Примерно в то же время появилось удачное и авторитетное изложение кафолического консенсуса на Западе — так называемый Афанасьевский символ веры, первое неоспоримое свидетельство о котором исходит от Кесария Арелатского. Богословие Афанасьевского символа назвали «систематизированным и сжатым августинизмом… традиционным, почти схоластическим августинизмом». В нем тринитарная аргументация Августина получила вероисповедную форму. Утверждение Афанасьевского символа, что «Отец всемогущ, Сын всемогущ и Святой Дух всемогущ; но все же не трое Всемогущих, но один Всемогупщй», было взято почти дословно из трактата Августина «О Троице», где это утверждение встречается неоднократно.
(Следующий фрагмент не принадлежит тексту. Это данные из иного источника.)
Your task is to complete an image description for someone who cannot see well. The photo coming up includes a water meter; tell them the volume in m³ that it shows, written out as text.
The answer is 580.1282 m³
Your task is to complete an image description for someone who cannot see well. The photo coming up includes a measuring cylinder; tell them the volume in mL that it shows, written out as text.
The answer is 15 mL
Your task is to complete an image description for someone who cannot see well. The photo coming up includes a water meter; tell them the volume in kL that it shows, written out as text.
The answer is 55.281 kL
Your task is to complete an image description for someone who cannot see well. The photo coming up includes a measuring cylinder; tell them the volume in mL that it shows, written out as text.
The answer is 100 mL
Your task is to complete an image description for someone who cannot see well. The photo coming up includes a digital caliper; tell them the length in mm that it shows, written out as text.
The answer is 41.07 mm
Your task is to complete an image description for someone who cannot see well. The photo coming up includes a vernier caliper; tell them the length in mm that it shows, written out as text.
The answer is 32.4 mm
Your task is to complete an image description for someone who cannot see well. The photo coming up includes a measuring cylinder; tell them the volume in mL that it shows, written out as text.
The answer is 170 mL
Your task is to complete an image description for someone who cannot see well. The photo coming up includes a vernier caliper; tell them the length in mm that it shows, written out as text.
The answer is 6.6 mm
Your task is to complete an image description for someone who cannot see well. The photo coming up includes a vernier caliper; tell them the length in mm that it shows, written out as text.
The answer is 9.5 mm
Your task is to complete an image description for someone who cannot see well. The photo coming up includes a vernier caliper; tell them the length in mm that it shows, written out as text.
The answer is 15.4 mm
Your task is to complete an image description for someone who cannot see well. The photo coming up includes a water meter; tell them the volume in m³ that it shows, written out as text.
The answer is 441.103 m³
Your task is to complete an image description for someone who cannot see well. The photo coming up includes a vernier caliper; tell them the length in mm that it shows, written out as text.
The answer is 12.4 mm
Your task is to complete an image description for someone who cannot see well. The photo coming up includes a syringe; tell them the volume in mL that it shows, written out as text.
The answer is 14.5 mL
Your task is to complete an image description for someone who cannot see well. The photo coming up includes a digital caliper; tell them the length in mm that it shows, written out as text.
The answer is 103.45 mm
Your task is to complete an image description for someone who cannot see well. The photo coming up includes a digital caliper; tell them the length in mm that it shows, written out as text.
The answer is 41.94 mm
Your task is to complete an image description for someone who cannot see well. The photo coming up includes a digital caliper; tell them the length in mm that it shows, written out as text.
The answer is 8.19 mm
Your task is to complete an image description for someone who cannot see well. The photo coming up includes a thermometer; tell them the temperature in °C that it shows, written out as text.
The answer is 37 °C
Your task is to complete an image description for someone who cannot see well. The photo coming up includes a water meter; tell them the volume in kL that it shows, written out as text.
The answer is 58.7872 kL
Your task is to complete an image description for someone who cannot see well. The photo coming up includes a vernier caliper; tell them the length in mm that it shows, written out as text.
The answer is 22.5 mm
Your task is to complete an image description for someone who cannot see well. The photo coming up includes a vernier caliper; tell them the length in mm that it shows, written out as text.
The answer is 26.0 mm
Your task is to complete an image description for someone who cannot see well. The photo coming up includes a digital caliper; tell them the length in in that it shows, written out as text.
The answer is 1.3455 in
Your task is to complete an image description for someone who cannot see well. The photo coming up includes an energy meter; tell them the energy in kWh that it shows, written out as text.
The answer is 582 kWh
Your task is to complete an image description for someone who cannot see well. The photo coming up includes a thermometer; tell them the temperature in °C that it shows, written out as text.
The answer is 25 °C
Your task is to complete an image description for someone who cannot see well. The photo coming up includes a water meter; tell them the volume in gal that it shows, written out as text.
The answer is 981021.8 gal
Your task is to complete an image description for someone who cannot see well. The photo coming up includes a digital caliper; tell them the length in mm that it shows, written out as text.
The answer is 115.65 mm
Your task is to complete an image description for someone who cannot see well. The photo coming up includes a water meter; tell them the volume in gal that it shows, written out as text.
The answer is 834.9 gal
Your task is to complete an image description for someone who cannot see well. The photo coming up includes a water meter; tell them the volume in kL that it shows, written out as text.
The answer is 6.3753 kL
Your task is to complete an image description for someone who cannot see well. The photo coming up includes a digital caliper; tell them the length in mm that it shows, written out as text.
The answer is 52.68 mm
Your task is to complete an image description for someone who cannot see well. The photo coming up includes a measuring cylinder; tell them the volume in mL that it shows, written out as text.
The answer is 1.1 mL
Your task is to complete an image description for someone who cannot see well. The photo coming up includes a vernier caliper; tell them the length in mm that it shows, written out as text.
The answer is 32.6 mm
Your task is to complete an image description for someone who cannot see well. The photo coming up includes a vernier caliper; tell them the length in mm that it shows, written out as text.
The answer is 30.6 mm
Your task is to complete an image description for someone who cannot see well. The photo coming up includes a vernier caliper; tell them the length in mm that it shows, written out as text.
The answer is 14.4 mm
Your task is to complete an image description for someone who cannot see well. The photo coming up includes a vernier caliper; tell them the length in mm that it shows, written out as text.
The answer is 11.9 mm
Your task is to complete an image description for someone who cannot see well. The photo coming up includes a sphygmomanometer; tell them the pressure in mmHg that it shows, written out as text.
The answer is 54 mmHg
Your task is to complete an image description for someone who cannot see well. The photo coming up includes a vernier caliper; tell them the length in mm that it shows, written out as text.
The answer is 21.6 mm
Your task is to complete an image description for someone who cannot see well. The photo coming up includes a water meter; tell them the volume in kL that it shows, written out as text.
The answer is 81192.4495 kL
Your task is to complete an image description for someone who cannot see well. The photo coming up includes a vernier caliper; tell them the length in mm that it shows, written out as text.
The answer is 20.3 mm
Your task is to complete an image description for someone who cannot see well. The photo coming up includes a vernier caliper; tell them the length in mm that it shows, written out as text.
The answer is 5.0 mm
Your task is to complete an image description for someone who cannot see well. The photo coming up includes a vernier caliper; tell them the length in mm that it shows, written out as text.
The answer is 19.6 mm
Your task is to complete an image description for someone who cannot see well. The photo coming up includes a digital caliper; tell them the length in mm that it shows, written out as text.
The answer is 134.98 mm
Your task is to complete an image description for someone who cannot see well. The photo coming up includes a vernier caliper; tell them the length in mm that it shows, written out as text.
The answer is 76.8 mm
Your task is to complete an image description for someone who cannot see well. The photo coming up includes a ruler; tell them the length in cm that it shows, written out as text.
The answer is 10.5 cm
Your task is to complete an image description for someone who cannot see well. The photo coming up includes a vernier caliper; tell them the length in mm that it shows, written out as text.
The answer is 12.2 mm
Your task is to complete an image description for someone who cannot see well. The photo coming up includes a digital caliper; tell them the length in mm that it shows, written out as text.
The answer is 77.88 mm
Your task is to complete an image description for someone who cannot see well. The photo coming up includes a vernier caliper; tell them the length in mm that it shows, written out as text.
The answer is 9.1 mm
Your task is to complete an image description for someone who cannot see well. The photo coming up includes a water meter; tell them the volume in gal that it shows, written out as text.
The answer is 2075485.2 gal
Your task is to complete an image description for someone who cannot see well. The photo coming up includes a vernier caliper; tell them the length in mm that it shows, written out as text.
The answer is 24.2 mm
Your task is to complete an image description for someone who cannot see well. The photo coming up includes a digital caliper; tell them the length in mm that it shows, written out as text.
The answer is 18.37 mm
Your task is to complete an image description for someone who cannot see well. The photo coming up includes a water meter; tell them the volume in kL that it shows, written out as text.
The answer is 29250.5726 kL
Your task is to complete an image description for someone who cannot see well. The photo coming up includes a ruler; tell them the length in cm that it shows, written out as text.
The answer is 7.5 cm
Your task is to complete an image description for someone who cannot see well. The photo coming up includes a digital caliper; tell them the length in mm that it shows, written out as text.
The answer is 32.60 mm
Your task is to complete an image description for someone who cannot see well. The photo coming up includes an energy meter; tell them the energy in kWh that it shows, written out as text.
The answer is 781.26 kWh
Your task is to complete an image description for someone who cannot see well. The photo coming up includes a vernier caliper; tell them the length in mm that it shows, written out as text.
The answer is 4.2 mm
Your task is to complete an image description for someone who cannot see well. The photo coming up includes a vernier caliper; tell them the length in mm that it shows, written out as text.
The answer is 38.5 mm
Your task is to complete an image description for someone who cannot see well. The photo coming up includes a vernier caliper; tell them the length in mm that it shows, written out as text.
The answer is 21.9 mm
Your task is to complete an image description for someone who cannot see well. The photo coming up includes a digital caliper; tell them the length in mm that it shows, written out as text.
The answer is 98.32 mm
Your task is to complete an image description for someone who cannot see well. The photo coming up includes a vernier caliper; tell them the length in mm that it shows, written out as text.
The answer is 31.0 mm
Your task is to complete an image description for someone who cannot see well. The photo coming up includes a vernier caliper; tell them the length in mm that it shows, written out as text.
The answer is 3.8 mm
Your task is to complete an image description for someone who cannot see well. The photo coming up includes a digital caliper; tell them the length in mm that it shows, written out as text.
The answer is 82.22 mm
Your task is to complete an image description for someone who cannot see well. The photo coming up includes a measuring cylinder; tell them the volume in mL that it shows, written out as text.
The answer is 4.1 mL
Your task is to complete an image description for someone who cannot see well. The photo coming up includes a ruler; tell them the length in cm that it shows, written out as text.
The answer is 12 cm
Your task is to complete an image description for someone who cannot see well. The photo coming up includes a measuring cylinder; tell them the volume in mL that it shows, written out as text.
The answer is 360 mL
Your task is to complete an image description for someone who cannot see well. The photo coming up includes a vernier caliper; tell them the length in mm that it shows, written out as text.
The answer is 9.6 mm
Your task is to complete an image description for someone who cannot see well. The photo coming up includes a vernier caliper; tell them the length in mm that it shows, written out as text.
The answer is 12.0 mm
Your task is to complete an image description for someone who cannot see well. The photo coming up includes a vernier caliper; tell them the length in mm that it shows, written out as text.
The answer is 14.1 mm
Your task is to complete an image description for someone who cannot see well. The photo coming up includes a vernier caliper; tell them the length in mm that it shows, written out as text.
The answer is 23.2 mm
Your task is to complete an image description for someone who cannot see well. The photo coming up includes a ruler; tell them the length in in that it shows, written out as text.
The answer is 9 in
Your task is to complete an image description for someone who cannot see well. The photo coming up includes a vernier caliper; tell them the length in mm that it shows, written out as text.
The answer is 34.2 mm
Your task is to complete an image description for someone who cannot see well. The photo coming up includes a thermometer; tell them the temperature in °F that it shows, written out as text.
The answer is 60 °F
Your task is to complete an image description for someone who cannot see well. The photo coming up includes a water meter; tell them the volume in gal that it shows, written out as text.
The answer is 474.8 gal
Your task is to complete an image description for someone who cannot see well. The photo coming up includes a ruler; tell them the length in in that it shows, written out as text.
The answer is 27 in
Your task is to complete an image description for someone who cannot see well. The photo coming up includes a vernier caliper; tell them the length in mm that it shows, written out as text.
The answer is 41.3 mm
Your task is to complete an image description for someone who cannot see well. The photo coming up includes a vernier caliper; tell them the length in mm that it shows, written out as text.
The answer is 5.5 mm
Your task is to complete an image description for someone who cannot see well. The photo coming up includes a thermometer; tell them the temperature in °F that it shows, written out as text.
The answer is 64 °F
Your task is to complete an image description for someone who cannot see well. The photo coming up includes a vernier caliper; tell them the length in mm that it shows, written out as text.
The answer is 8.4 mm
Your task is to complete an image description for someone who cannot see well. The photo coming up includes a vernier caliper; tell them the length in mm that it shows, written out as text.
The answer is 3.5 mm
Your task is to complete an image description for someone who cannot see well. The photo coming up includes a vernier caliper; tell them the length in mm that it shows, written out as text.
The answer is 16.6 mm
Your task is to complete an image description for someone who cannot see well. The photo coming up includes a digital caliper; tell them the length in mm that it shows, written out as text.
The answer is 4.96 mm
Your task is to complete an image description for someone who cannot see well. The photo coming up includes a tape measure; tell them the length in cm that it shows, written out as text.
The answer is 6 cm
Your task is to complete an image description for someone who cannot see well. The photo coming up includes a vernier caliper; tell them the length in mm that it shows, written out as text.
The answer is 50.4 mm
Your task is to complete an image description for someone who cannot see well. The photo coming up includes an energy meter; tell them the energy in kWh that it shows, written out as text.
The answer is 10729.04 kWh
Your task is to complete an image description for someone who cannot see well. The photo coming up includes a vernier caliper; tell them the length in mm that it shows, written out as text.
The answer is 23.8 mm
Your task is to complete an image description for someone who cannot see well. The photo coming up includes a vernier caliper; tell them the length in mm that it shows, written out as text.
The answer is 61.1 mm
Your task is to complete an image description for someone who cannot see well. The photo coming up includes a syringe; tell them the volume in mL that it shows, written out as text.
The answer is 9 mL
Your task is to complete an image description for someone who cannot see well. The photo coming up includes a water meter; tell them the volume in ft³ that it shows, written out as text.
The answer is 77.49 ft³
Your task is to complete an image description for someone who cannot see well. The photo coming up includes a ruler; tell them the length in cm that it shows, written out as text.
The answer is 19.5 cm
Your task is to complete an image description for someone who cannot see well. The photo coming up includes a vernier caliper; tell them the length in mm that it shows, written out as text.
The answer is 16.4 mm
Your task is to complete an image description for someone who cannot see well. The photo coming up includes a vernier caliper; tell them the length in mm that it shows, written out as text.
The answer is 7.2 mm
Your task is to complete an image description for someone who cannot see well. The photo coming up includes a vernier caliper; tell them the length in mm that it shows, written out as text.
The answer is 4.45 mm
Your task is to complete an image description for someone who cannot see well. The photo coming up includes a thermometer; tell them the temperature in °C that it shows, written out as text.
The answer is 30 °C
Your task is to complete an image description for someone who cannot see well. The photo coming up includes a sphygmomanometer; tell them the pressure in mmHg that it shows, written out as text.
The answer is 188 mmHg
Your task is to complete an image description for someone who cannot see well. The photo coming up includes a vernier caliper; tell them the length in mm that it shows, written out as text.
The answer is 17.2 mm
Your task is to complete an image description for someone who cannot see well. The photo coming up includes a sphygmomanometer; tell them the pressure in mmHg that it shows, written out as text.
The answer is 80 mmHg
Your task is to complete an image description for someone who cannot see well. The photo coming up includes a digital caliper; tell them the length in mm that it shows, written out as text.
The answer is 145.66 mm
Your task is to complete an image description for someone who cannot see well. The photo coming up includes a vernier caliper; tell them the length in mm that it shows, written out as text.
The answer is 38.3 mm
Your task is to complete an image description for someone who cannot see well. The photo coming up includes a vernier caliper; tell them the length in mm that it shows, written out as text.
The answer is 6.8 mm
В своих христологических параграфах Афанасьевский символ веры направлен, в основном, против несторианского варианта богословия обитающего Логоса и против несторианской критики учения об ипостасном союзе. Содержащееся в последней части символа заявление, что все люди «дадут отчет о своих деяниях», можно интерпретировать как пелагианскую полемику против Августина, но и у самого Августина немало подобных формулировок. С другой стороны, «явно августинианский тон его [символа] богословия в целом вовсе не исключает того, что он был составлен в полупелагианской среде, ибо какое бы отвращение полупелагиане южной Галлии ни питали к учению Августина о благодати и предопределении, они никому не уступали в своем восхищении его тринитарным и христологическим учениями»; и именно эти учения, а не спорные вопросы, затронутые в полемике между Августином и полупелагианами, образовали ядро Афанасьевского символа, который, несмотря на свое официальное именование, было бы правильнее называть «Августинианским символом».
Хотя Афанасьевский символ начинается и заканчивается утверждением авторитета «кафолической веры», в нем нет никаких, даже скрытых, указаний на ту форму, в которую этот авторитет был облечен и через которую он приводится в действие в западном христианстве, а именно на примат Римского папы. Истоки и рост папства как институциональной структуры не относятся к истории вероучения как таковой, равно как и запутанные отношения папы с другими правителями, светскими и духовными. Рассказывать все это — дело церковной истории и истории канонического права. Но характерная особенность папства, как и епископства в более раннюю эпоху, заключалась в том, что это была не только практическая система церковного управления, подлежащая регулированию и допускающая компромисс, но и доктрина, являющаяся предметом веры, учения и исповедания Церкви на основе слова Божия. Именно в этом смысле папство нас и интересует. Хотя содержание учения о папском примате и авторитете в основном уже изложили предшествующие понтифики, и прежде всего Лев I, скорее всего, не является преувеличением общепринятый взгляд, согласно которому учение и практика Григория I служат для папства поворотным пунктом, не только в юрисдикционном, но и в богословском отношении. В ходе своего служения он заложил доктринальное основание для своих административных решений и в одном из своих писем следующим образом выразил свое учение: «Всем знакомым с Евангелием очевидно, что голосом Господа забота о всей Церкви была вверена святому апостолу и князю всех апостолов Петру… Смотрите, он получил ключи царства небесного, ему была дана власть вязать и решить, попечение и начальствование над всей Церковью были вверены ему… Защищаю ли я здесь свое собственное дело? Оправдываю ли какую-то свою несправедливость? Или это дело Всемогущего Бога, дело вселенской Церкви?.. И мы определенно знаем, что многие священники Константинопольской церкви попали в водоворот ереси и стали не просто еретиками, но ересиархами… Без сомнения, в честь Петра, князя апостолов, [титул "вселенский") был дан римскому понтифику досточтимым Халкидонским собором».
Доказательным текстом для учения о первенстве Петра среди апостолов и, следовательно, для учения о примате папы в Единой Святой, Кафолической и Апостольской Церкви являлись слова Иисуса Петру в Мф 16:18: «И Я говорю тебе: ты — Петр [Πέτρος], и на сем камне [πέτρα] Я создам Церковь Мою». Вопрос о смысле этих слов и их применимости к отношениям между Римом и другими церквами вызвал замешательство и споры еще во времена Киприана, но Григорий не колеблясь цитирует их вместе с Ин 21:17 и Лк 22:31 в качестве доказательного текста. Он приводит ту же серию фрагментов из Евангелий в другом месте для доказательства того, что «святая Церковь утверждена на прочном основании князя апостолов, твердость ума которого теперь связана с его именем». Слова Христа означают, что «властью Божией Петр имеет первенство в Церкви». Используя метафору Церкви как корабля, восходящую по меньшей мере к Тертуллиану, Ипполиту и Киприану, Григорий говорит о лодке Петра, которая упомянута в Лк 5:3, как о «Церкви, вверенной Петру».